---------- SOURCE DATA

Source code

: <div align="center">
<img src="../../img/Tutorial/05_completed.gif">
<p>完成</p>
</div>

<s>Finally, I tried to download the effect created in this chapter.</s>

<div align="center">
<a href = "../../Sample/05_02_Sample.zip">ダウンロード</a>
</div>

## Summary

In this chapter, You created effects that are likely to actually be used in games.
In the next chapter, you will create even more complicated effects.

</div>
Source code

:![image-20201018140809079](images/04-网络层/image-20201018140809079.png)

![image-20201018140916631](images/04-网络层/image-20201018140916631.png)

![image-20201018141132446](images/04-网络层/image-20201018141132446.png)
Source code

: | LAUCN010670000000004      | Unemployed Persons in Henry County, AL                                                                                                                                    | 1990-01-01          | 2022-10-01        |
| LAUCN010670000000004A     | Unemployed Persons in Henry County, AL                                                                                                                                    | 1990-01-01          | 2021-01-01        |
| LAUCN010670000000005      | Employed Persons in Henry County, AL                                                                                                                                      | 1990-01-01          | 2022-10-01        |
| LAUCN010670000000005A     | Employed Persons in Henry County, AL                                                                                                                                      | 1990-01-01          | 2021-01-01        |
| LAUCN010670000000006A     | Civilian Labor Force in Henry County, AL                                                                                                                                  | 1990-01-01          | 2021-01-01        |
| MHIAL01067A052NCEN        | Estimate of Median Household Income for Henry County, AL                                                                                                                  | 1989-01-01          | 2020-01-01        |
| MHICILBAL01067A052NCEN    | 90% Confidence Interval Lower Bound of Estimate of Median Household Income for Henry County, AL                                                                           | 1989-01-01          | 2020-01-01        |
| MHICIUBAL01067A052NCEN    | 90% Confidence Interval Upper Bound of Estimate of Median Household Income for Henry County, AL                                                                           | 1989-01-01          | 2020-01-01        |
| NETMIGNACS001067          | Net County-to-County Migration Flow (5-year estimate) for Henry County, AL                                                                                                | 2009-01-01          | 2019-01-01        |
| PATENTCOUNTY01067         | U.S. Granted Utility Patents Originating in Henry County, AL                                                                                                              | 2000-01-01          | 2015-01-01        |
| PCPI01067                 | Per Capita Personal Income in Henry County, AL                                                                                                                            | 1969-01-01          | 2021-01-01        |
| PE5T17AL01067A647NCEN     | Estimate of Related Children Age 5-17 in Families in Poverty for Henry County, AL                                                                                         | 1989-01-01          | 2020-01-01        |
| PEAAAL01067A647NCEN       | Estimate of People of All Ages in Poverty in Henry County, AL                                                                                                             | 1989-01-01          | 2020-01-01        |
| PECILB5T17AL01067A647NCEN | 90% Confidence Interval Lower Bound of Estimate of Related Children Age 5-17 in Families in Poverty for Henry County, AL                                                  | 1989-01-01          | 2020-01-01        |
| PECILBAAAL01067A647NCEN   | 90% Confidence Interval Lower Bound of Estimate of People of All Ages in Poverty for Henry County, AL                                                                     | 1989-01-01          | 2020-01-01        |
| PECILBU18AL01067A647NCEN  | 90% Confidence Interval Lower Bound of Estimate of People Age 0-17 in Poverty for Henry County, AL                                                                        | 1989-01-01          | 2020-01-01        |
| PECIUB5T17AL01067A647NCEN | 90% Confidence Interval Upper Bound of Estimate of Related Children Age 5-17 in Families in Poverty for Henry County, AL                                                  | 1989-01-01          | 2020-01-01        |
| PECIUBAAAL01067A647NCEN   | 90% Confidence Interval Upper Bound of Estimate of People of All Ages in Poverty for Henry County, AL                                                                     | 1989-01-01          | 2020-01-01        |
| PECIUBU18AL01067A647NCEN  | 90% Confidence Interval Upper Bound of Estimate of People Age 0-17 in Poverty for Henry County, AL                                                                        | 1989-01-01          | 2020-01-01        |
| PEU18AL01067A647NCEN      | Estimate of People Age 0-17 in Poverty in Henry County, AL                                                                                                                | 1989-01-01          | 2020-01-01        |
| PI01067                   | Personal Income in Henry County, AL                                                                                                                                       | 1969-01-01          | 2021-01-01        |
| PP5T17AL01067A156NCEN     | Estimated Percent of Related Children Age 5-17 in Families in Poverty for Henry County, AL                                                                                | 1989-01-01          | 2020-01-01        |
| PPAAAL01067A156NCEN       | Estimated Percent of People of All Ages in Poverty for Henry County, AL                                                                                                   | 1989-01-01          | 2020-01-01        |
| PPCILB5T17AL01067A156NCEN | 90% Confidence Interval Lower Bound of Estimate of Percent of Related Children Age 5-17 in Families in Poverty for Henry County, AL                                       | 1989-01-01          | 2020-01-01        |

--------------------

* **EXERCISE DETAILS**: Tally the lines of the material above that contain the word "created". Give only the number.

* **SOLUTION FOR THIS PROBLEM**: 2